AUFGABENSTELLUNG: Übertrage diesen Satz aus dem Text zur Grundsteuerreform ins Englische: „Der Gebäudewert orientierte sich dabei an den Baukosten und dem Alter der Immobilie.“

SEITENTEXT:
⟨

Ein Gesetzentwurf für die fällige Reform wurde 2016 vom Bundesrat beschlossen. Bis zum Ende der vergangenen Legislaturperiode hat sich der Bundestag allerdings nicht damit befasst. Damit ist der Entwurf in dieser Form hinfällig. Die Bundesländer hatten eine Neubewertung mit einer Kombination aus Grundstücks- und Gebäudewert vorschlagen. Diese neue Zahl sollte den Einheitswert ersetzen. Der Gebäudewert orientierte sich dabei an den Baukosten und dem Alter der Immobilie. Aktuell arbeitet der Bundestag „mit Hochdruck“ an einer Neuregelung der Grundsteuer, wie die Bundesregierung mitteilte.

Die Quellen von „Watergate.tv“

Die Seite „Watergate.tv„ spricht in diesem Zusammenhang von „Enteignung“, die laut Kritikern in Deutschland „auf Hochtouren laufe“. Eine Quelle dafür wird aber nicht genannt.  Außerdem stehe eine „Verzehnfachung“ der Grundsteuer bevor, wenn die Hebesätze und Messzahlen nicht angepasst werden. Dabei bezieht sich der Artikel auf Äußerungen des „Zentralen Immobilien Ausschusses“ (ZIA) im „Focus“. Der Immobilienverband lehne das Modell des Bundesrates ab. Auf Nachfrage von „EchtJetzt“ bestätigte ZIA Pressesprecher André Hentz diese Aussagen. Der Verband sehe keine Absichten der Kommunen, die Hebesätze zu senken und gehe deshalb von einem Anstieg der Steuer aus.

Mail_ZIA.png

Screenshot aus einer Mail vom Pressesprecher des ZIA, André Hentz

Sind die Argumente haltbar?

⟩

[Gespeicherte Einträge]
⟨

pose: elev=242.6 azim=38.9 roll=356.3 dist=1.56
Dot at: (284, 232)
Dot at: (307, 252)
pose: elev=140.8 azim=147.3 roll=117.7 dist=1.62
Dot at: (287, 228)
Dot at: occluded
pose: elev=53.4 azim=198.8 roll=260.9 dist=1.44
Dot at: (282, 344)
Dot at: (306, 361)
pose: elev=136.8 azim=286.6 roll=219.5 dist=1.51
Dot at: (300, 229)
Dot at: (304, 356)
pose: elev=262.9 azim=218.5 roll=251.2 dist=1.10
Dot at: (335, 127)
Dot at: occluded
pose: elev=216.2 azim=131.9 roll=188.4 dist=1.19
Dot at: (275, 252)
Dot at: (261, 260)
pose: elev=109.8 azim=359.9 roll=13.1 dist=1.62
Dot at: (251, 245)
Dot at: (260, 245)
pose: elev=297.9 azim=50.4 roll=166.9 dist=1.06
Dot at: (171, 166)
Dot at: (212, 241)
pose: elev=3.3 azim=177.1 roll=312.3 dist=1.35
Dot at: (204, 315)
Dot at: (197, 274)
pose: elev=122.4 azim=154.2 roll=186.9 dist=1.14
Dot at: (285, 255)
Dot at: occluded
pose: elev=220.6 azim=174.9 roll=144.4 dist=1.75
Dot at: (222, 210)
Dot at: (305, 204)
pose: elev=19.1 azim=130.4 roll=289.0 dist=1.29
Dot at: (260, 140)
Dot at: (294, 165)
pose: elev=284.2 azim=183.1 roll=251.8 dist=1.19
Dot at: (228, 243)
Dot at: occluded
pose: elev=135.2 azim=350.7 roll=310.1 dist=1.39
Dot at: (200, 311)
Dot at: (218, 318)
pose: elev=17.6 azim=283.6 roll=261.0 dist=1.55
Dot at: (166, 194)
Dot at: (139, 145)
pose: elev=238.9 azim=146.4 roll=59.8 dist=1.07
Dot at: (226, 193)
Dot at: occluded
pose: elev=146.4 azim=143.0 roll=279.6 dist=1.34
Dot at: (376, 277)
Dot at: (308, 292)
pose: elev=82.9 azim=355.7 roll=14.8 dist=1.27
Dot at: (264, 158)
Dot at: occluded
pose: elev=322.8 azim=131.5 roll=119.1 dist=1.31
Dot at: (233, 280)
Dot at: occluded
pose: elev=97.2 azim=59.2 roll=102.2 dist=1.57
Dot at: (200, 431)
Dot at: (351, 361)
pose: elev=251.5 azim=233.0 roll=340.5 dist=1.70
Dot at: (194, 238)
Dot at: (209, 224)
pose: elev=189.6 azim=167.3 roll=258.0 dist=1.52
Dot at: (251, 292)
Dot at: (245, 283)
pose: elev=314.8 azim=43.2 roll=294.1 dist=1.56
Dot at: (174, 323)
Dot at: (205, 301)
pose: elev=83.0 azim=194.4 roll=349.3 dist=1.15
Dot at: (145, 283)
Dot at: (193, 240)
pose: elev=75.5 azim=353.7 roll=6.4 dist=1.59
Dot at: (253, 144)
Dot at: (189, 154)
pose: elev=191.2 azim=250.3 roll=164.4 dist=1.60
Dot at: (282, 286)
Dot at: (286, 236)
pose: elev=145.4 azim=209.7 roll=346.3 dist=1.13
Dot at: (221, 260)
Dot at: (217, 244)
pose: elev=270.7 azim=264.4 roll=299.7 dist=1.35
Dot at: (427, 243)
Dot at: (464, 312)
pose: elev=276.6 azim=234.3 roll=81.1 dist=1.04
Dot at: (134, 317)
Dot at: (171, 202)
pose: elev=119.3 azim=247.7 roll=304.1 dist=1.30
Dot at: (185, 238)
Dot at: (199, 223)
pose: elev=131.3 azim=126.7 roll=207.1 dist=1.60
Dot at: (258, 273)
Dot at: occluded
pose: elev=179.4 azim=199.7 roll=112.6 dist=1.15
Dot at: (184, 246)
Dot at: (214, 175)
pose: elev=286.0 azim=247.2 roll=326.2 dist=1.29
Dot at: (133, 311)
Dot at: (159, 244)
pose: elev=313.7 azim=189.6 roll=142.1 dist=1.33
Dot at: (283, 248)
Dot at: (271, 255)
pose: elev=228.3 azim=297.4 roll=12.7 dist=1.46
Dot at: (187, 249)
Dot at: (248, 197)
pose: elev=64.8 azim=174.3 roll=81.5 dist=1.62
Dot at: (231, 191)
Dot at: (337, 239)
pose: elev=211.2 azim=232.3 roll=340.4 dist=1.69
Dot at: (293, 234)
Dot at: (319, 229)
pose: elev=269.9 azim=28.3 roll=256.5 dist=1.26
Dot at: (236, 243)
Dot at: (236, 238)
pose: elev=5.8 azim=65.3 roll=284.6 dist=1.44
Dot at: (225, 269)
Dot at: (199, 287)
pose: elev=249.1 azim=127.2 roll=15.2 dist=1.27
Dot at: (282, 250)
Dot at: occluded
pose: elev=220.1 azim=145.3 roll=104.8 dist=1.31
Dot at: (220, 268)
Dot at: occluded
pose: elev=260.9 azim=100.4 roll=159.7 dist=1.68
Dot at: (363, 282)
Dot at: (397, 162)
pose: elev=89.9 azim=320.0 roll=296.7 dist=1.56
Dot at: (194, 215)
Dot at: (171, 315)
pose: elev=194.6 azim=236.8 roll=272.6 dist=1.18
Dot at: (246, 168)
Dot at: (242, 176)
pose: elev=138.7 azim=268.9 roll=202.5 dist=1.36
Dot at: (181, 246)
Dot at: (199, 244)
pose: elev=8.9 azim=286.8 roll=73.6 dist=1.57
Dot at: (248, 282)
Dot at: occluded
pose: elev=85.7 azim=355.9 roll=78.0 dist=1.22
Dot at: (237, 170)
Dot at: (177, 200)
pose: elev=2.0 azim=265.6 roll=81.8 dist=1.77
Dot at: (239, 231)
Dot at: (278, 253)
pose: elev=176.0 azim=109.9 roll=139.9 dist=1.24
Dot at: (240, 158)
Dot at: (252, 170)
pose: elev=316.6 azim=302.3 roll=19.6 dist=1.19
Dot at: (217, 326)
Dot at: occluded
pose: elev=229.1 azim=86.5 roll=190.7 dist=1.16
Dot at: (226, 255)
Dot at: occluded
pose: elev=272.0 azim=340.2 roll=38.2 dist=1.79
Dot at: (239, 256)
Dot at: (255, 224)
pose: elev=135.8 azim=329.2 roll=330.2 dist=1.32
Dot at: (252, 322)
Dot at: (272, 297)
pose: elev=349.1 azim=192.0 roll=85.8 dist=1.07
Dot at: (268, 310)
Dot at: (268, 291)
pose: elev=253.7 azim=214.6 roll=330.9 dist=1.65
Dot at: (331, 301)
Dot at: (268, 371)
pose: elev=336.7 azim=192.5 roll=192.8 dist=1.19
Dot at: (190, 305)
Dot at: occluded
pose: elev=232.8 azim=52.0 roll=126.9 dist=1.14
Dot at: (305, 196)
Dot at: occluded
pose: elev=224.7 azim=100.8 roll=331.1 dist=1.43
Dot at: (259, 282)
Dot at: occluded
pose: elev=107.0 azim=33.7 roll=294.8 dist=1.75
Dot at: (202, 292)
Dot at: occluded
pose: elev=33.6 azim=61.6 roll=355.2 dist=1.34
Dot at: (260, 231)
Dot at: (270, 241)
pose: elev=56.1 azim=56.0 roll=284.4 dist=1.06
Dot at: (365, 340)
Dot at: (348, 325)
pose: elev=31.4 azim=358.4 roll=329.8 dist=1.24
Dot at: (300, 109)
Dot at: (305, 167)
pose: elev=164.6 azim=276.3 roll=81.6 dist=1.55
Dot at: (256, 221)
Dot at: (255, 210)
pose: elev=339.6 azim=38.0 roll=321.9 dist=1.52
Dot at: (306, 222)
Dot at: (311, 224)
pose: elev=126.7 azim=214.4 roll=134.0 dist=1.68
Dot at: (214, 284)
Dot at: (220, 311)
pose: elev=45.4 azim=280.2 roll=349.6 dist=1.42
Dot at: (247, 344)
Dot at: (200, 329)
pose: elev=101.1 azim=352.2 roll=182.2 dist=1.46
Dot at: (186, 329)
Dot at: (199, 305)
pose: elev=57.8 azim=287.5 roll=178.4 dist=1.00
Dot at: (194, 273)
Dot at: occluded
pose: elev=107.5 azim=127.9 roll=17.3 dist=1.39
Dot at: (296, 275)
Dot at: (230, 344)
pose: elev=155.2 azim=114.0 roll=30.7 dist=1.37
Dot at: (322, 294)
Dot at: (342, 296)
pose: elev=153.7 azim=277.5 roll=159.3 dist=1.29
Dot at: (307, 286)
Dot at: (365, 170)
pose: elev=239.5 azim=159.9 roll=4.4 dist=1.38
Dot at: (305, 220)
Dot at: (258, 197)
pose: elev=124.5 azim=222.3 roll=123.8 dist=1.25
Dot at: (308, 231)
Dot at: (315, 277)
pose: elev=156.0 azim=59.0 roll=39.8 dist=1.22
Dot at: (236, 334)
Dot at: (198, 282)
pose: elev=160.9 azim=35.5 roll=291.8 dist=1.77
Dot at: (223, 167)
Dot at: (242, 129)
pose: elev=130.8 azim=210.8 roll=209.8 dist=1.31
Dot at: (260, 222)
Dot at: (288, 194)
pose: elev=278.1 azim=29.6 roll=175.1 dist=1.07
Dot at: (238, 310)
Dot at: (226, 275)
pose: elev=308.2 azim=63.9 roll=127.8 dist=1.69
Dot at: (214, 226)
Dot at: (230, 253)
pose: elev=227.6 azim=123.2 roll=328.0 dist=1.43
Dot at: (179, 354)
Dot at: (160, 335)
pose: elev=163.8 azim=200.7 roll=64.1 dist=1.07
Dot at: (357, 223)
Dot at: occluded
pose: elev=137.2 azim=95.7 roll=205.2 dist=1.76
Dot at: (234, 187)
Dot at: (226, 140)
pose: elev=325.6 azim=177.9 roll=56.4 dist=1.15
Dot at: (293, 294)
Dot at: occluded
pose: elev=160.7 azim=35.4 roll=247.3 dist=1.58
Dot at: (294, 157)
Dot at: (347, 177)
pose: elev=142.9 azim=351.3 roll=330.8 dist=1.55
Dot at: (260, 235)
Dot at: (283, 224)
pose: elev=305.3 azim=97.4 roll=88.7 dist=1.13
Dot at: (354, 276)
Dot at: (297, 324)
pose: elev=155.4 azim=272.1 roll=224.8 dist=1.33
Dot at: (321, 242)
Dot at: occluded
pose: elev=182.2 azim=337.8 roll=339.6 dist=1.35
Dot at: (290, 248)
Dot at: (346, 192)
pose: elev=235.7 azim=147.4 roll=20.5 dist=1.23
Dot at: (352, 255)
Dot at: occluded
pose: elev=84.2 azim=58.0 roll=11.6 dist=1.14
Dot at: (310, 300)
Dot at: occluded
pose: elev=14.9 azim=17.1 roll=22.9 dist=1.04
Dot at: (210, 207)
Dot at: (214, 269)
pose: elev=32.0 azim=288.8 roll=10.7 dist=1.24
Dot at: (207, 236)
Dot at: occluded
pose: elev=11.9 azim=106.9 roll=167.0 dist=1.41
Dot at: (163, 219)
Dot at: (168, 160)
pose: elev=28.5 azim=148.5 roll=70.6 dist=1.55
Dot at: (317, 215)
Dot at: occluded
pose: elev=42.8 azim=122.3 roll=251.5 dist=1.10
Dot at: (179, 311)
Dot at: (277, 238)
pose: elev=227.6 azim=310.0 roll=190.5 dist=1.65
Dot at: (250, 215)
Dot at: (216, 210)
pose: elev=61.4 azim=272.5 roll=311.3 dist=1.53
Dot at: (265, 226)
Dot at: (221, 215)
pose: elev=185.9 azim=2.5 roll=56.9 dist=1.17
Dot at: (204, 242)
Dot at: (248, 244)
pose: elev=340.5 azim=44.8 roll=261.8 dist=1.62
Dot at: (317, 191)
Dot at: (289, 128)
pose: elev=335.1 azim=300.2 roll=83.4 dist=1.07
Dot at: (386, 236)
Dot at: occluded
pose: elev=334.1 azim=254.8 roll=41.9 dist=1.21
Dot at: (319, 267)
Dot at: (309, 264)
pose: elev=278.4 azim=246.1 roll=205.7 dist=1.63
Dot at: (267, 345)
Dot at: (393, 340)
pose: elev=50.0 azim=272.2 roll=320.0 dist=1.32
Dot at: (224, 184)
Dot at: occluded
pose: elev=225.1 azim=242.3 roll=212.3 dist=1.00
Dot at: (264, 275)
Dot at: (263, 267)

⟩

ERLEDIGTE AUFGABE: In this, the building value was based on the construction costs and the age of the property.